**Exercise instructions**. Write the next few paragraphs of the sermon on the desert and John the Baptist, picking up right after its last sentence.

**Source passage**.
-*-

The desert is more than a physical location; it is a metaphor for that moment when we are stripped of all pretense and stand before God in naked honesty. The desert is a place for intimate reflection, where we discover the dryness that characterizes the landscape of our own soul. It is that moment when we hear what Malcolm Muggeridge called "the wilderness crying in a voice."

Suzanne Guthrie relates a story from her past. She was only seventeen years old at the time. Listen as she tells what happened.

"Once in the deepest part of the night I heard the voice of my own loneliness." She doesn't remember exactly where it happened. But that night she heard "the sound of a lone jazz saxophone," and it was like the sound of a loneliness that she felt within herself.

It reminds me of what one jazz musician said. He said that a jazz player might put on a big smile and act as though life is cool. But, he said, once he starts playing his instrument you can hear the hurt (Attributed to Jonathan 'Jo' Jones in Homiletics, January/March, 1992).

Suzanne Guthrie goes on to describe what she heard that night on a nameless street as a "sound of beauty and sadness, [of] perfection and longing" and that it resonated with her own emptiness. The music of the saxophone was "a prayer rising to its god" and whomever it was that was making the music was carrying every inexpressible desire that she could feel.

Music will do that, and it doesn't have to be jazz music.

Guthrie continues: "This sound taught me to recognize the cavern of emptiness within myself. . . Especially that unnamed and infinite longing that eclipses all other longings, the longing for God. . ." (Suzanne Guthrie, The Christian Century, 11/11/92).

What she heard was the wilderness of her own heart crying in the voice of that plaintive music.

Now I believe that something like that was happening to those people who went out to the desert to hear John the Baptist. He was calling them to repent, and in that call there was a ring of truth for them. They went to him because they could hear the wilderness crying in his voice. John didn't spell everything out for them, just as we modern-day preachers can't spell everything out. But he said enough. John left some of the theme unsaid just as a jazz musician does when he plays around the edges of the melody. But they could fill in the blank places for themselves.

-*-

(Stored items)
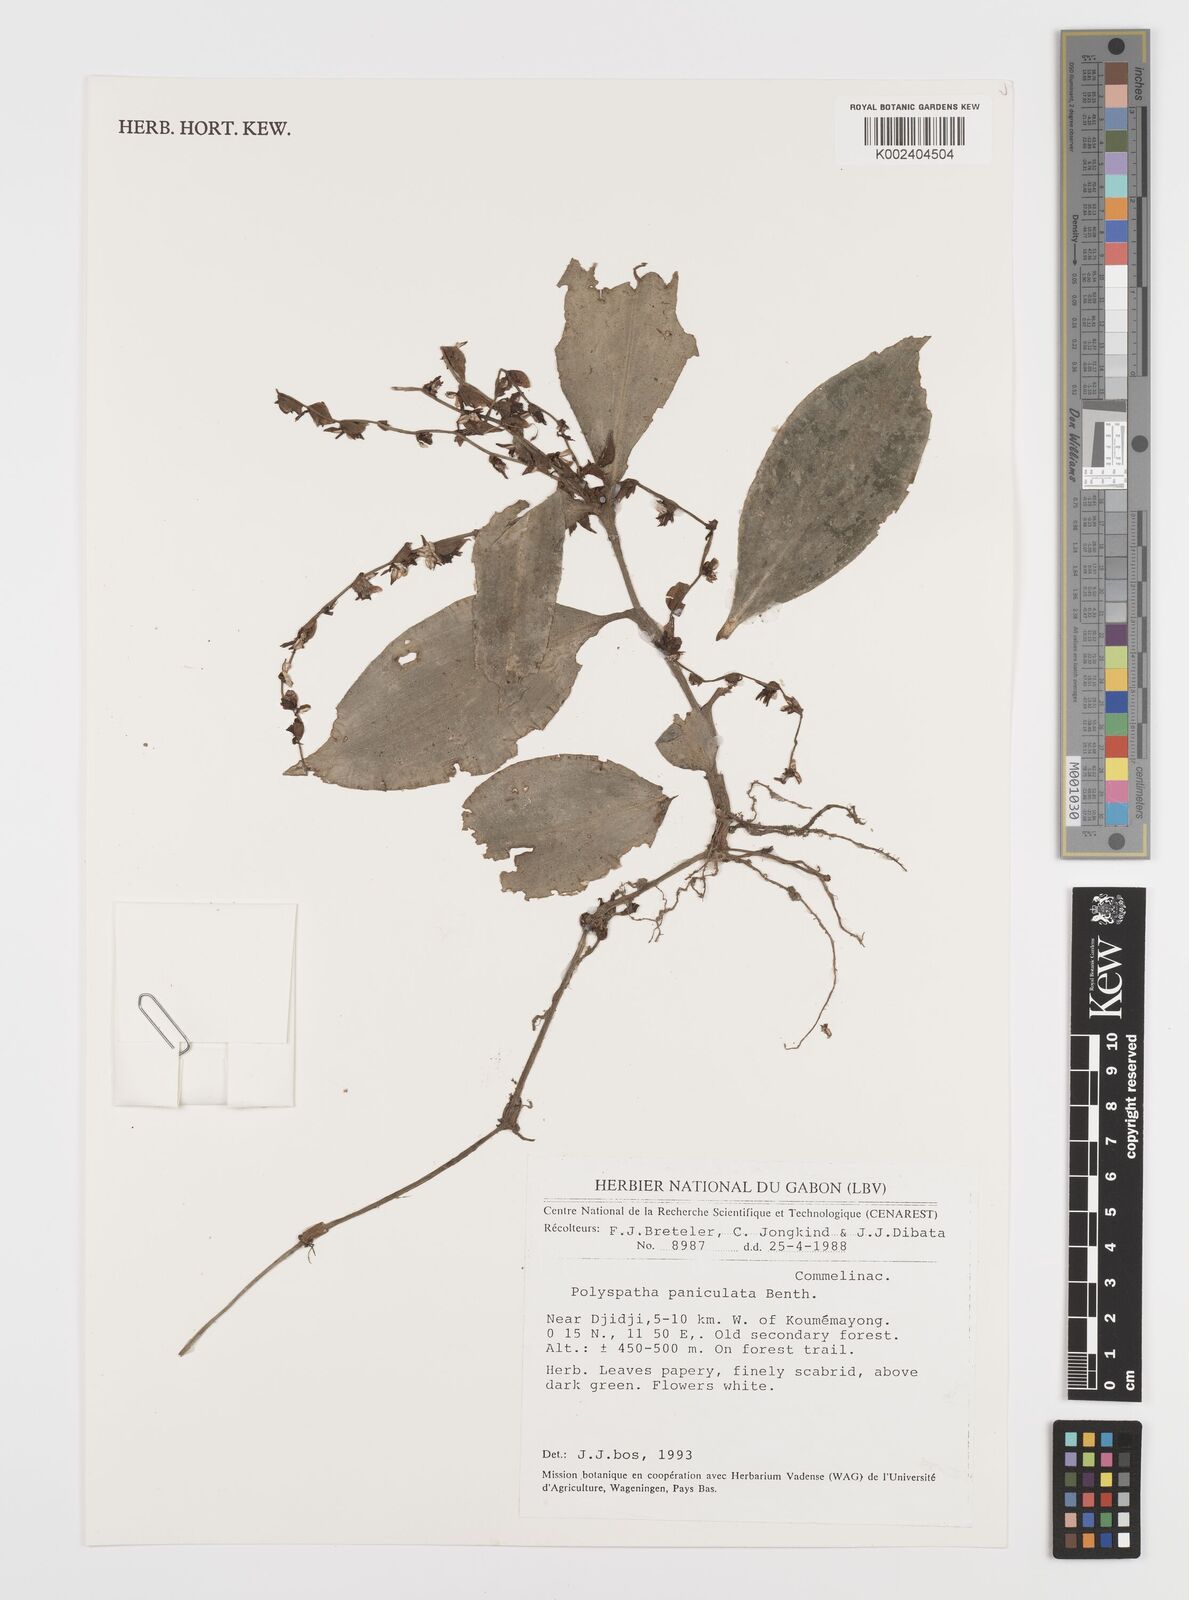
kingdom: Plantae
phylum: Tracheophyta
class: Liliopsida
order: Commelinales
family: Commelinaceae
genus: Polyspatha
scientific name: Polyspatha paniculata
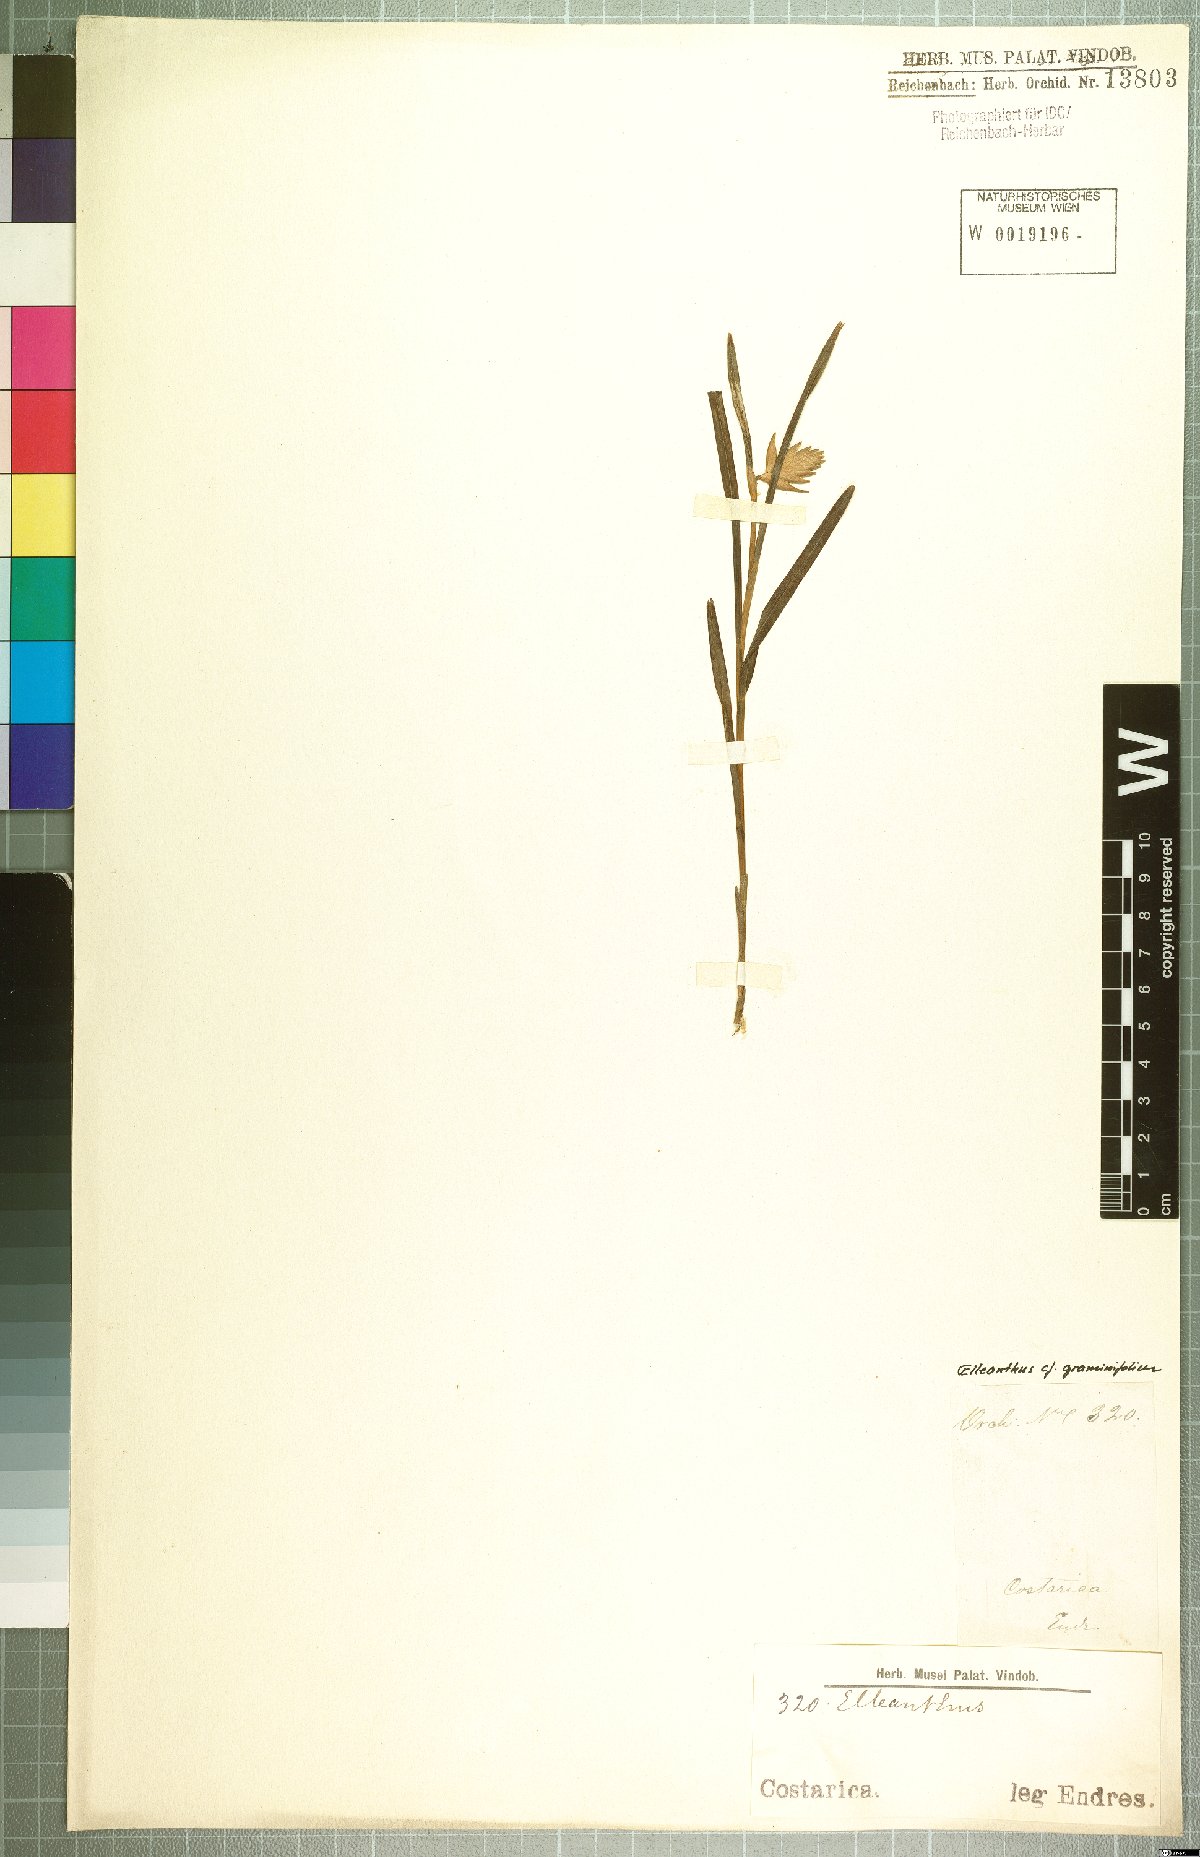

-*-

**Task response**.
You know, it's marvelous what happens when someone has the courage to state the truth. When a person speaks the truth people are given an opportunity to face up to their lives and to move ahead. Sometimes it means that they make a radical turn in a new direction.

Of course John had a word for that; it was the word repentance. And repentance means that we do whatever it takes to beat a straight path to God. John said, "Prepare the way of the Lord, make his paths straight."

For the Christian, repentance is about letting the God of the Bible be our only God. And that's not easy; it never has been. There are always other gods vying for our attention.

Tony Campolo wrote a book under the title, Who Switched the Price Tags? The idea is that we live in a world in which it appears that someone did that very thing. They switched all the price tags so that cheap and tawdry things are given high value while important and valuable things are ignored.

But if we truly worship and put God first then our values and priorities will reflect that fundamental relationship. Of course, it doesn't always work out that way. Sometimes we find ourselves out of kilter, out of step with our own faith. Sometimes we fall by the wayside. Sometimes we awaken to the reality that we are lost.

That's why repentance is more than just a once and for all action. On the contrary, repentance is something that we engage in during all the course of our lives.

The garage where I have my car serviced really looks after me. I'm sure yours is the same. Every so often I get a card from the garage telling me that it's time for this or that to be done to the car. The greeting that we get from the desert this morning is like that. It's a reminder that it just could be time for a tune up, a spiritual tune up.

Now let me come back to those Sadducees and Pharisees that went out there to see John. Spiritually speaking, they thought they had things wired. They came from the right background, they were children of Abraham, and they devoted themselves to keeping the rules. In some ways I suppose they were not unlike you and me. But the way in which John got after them (remember he called them snakes) would lead you to think that they were sinners of the worst magnitude. Really, I don't know if they were or not. O I know that they were guilty of spiritual pride, i.e., they tended to flaunt their religious achievements. And of course that was wrong, but I don't think they'd committed any heinous sins.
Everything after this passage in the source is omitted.